Calculate the stalk of the direct image of the punctured affine space at origin 
Let $i$ be the inclusion of $\mathbb{A}^n\,\backslash\{0\}$ in $\mathbb{A}^n$, where $\mathbb{A}^n$ is the affine space over some algebraically closed field $k$. Determine the stalk of $i_*\mathcal{O}_{\mathbb{A}^n\,\backslash\{0\}}$ at $0$ for $n=1,2,\cdots$

This is an exercise problem for an Algebraic Geometry course.

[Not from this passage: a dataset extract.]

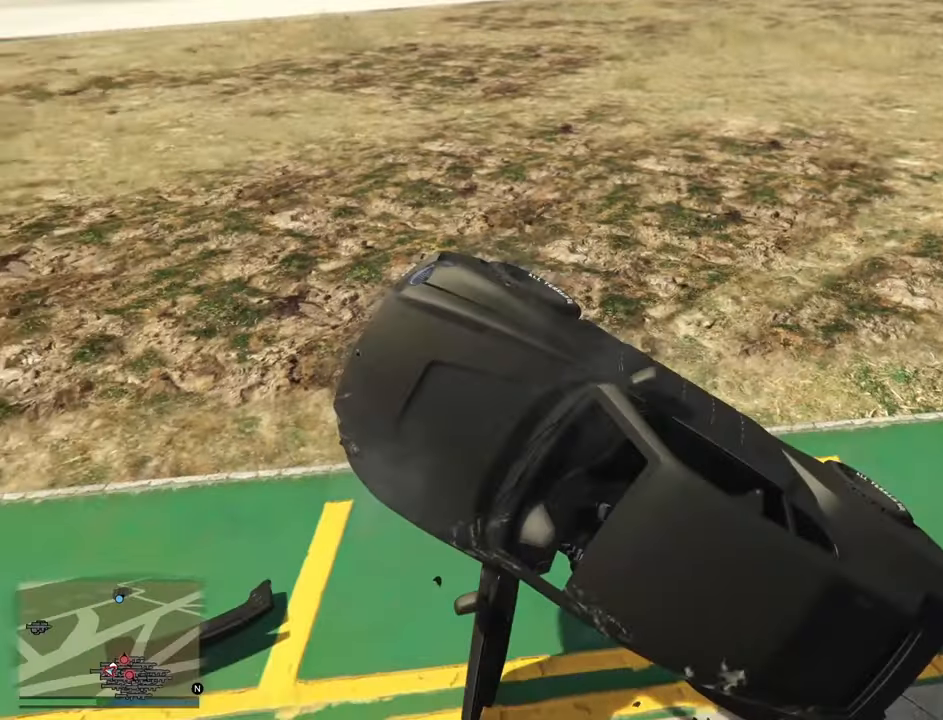
{"buttons": ["R2"], "left_stick": "up-right", "right_stick": "center", "events": []}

My solution is as follows and I am not sure if it is correct:

Let $U_j=\mathbb{A}^n_{x_j}=\operatorname{Spec}k[x_1,x_2,\cdots,x_n][x_j^{-1}]$. Then $\mathbb{A}^n\,\backslash\{0\}=\bigcup U_j$. So the stalk of $i_*\mathcal{O}_{\mathbb{A}^n\,\backslash\{0\}}$ at $0$ is the union of stalk of $(i|_{U_j})_*\mathcal{O}_{U_j}$ at $0$, which is the union of $S^{-1}k[x_1,x_2,\cdots,x_n][x_j^{-1}]$, where $$S=\{f\in k[x_1,x_2,\cdots,x_n]|f(0)\ne0\}.$$ Therefore the final result should be
$$\bigcup_{j=1}^n S^{-1}k[x_1,x_2,\cdots,x_n][x_j^{-1}].$$

Besides, I am not sure if the result could be simplified.

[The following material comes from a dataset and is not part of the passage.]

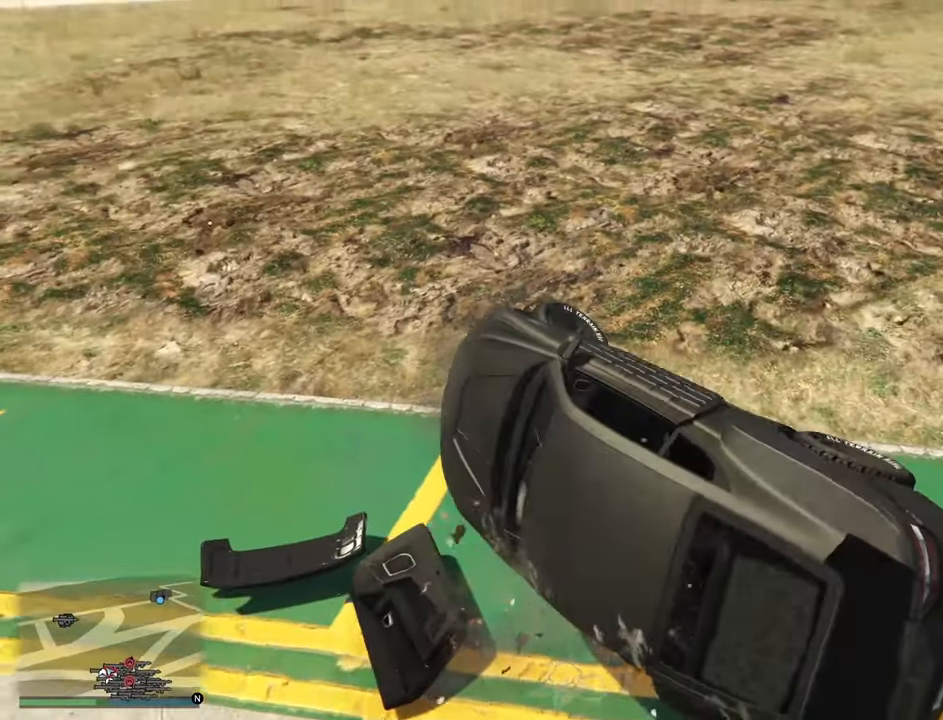
{"buttons": ["R2"], "left_stick": "right", "right_stick": "right", "events": [[250, "right_stick", "right"], [500, "left_stick", "right"]]}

 A: Since $X := \mathbb{A}^n$ is affine, the global sections functor induces an equivalence of categories between quasicoherent sheaves on $X$ and modules over $\Gamma(X,\mathcal{O}_X) \simeq k[x_1,...,x_n]$. Now global sections of $i_*\mathcal{O}_U$ is just global sections of $\mathcal{O}_U$ over $U$, and so for $n=1$ we get the ring $k[x,x^{-1}]$. When $n > 1$, a standard calculation gives $\Gamma(U,\mathcal{O}_U) \simeq k[x_1,...,x_n]$. One can check that the $\Gamma(X,\mathcal{O}_X)$-module structure on the latter is the usual one.

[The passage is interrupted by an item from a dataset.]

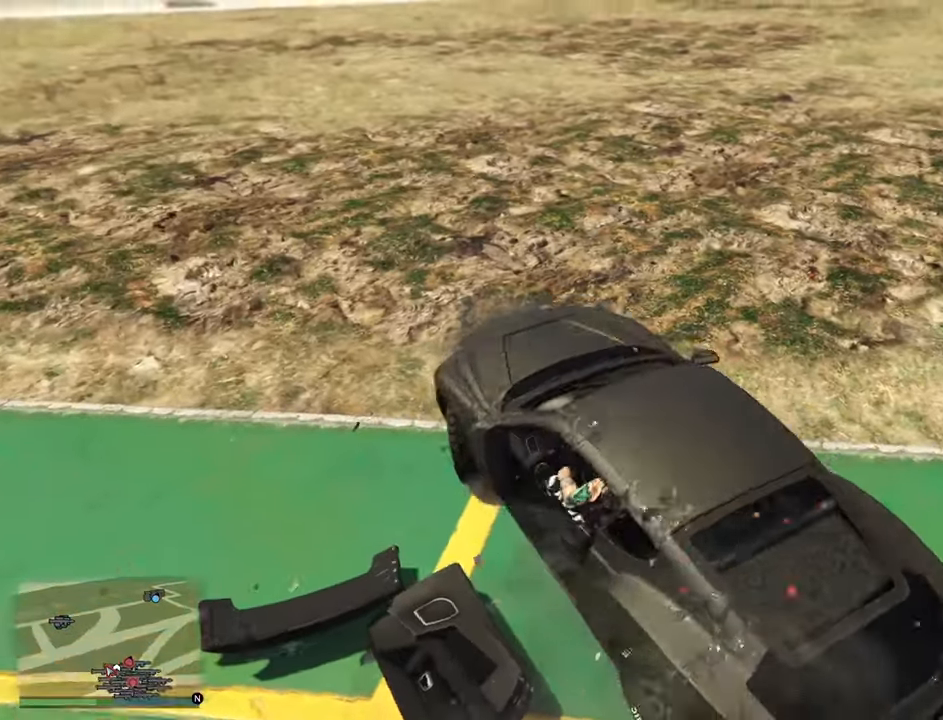
{"buttons": ["R2"], "left_stick": "right", "right_stick": "right", "events": []}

As for stalks, recall that in the affine case we may compute the stalk of a quasicoherent sheaf as a localization of its module of global sections. For $n=1$, we therefore need to understand the localization $k[x,x^{-1}]_{(x)}$ of Laurent polynomials at the prime ideal $(x)$ (note we're inverting everything that's not a multiple of $x$). One can check that the result is $k(x)$, the field of rational functions in $x$ viewed as a module over $k[x]$. The case $n>1$ is straightforward.